EconomyEditor's PickNew mineral reporting code takes effect

November 5, 2021

By Revin Mikhael D. Ochave, Reporter

THE new version of the Philippine Mineral Reporting Code (PMRC) will take effect immediately after securing approval from the Securities and Exchange Commission (SEC), according to the Philippine Stock Exchange, Inc. (PSE).

The local bourse operator said in a memorandum dated Nov. 4 that the 2020 version of the PMRC aligns with current international mineral reporting standards.

With the approval from the SEC, the PSE has given a two-year transitory period starting Sept. 20, 2021 for listed companies to comply with the new reporting code.

Further, it told market participants that the use of both 2020 and 2007 version for mineral reporting is not allowed.

“Listed companies are given a two-year transitory period from Sept. 20, during which they shall have the option to continue abiding by the 2007 PMRC standards or shifting to the 2020 PMRC,” the PSE said.

“If, at any point during the transitory period, a company adopts the 2020 PMRC standards, it can no longer revert to the use of the 2007 PMRC standards,” it added.

According to the PSE, the 2020 PMRC was substantially modelled after the 2019 International Reporting Template of the Committee for Mineral Reserves International Reporting Standards (CRIRSCO) and the 2012 Australasian Code for Reporting of Exploration Results, Mineral Resources, and Ore Reserves of the Australasian Joint Ore Reserves Committee (JORC).

To recall, the PMRC Committee initiated the review of the 2007 PMRC in February 2019 to make it more compliant with international reporting standards.

Sought for additional comment, PMRC Committee Chair Ciceron A. Angeles Jr. told BusinessWorld via mobile phone that the two-year transitory period is

needed since the 2020 PMRC is stricter than the previous reporting code.

_WORK TASK:_
Please carry on the article about the new mineral reporting code from its last sentence. The material after this article about the new mineral reporting code plays no part here.

_DATA:_

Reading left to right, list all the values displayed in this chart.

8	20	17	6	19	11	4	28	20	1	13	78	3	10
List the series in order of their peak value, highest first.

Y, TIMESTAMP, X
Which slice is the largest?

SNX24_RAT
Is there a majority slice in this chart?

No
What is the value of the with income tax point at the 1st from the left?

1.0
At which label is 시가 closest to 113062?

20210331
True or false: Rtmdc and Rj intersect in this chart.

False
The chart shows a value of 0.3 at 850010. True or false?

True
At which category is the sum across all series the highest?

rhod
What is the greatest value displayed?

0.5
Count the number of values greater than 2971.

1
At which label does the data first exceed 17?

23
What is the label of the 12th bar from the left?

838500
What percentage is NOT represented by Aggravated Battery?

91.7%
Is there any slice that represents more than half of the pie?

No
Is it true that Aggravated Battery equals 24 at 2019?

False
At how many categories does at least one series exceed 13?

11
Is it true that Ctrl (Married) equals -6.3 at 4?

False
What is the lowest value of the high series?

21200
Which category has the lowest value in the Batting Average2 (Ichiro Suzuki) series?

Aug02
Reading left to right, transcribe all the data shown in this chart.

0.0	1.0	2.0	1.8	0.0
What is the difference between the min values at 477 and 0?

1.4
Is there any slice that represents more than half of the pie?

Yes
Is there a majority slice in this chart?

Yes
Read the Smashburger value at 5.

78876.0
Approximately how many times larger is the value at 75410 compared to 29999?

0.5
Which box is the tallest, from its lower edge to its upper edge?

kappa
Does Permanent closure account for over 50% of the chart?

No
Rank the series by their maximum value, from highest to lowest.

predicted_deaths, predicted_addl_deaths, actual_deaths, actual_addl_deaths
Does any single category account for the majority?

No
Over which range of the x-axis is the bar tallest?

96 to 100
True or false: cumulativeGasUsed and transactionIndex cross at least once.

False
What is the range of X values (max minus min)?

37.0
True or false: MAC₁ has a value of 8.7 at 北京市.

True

_RESULT FOR THIS TASK:_
Mr. Angeles said both public companies and accredited competent persons need time to adjust, including on the financial valuation or accounting of their mineral assets.

“[The 2020 PMRC] relies on the “if not, why not” principle. An example for the new PMRC is both sins of commission and omission can be penalized. This is compared to PMRC 2007 which only deals with sins of commission,” Mr. Angeles said.

Gerard H. Brimo, Chamber of Mines of the Philippines chairman, said in a mobile phone message that the 2020 PMRC is a welcome development for the minerals industry.

“The 2020 PMRC will make the Philippines at par with globally accepted minerals reporting standards. We expect the PMRC 2020 to advance the level of trust and confidence in our industry among investors and the financial community, which is hugely necessary to underpin our industry’s activities,” Mr. Brimo said.

“We also anticipate [that] the PSE’s prestige among both domestic and foreign investors will be enhanced as more mining and exploration companies will confidently list, expand, and raise potentially billions of dollars in the Philippines,” he added.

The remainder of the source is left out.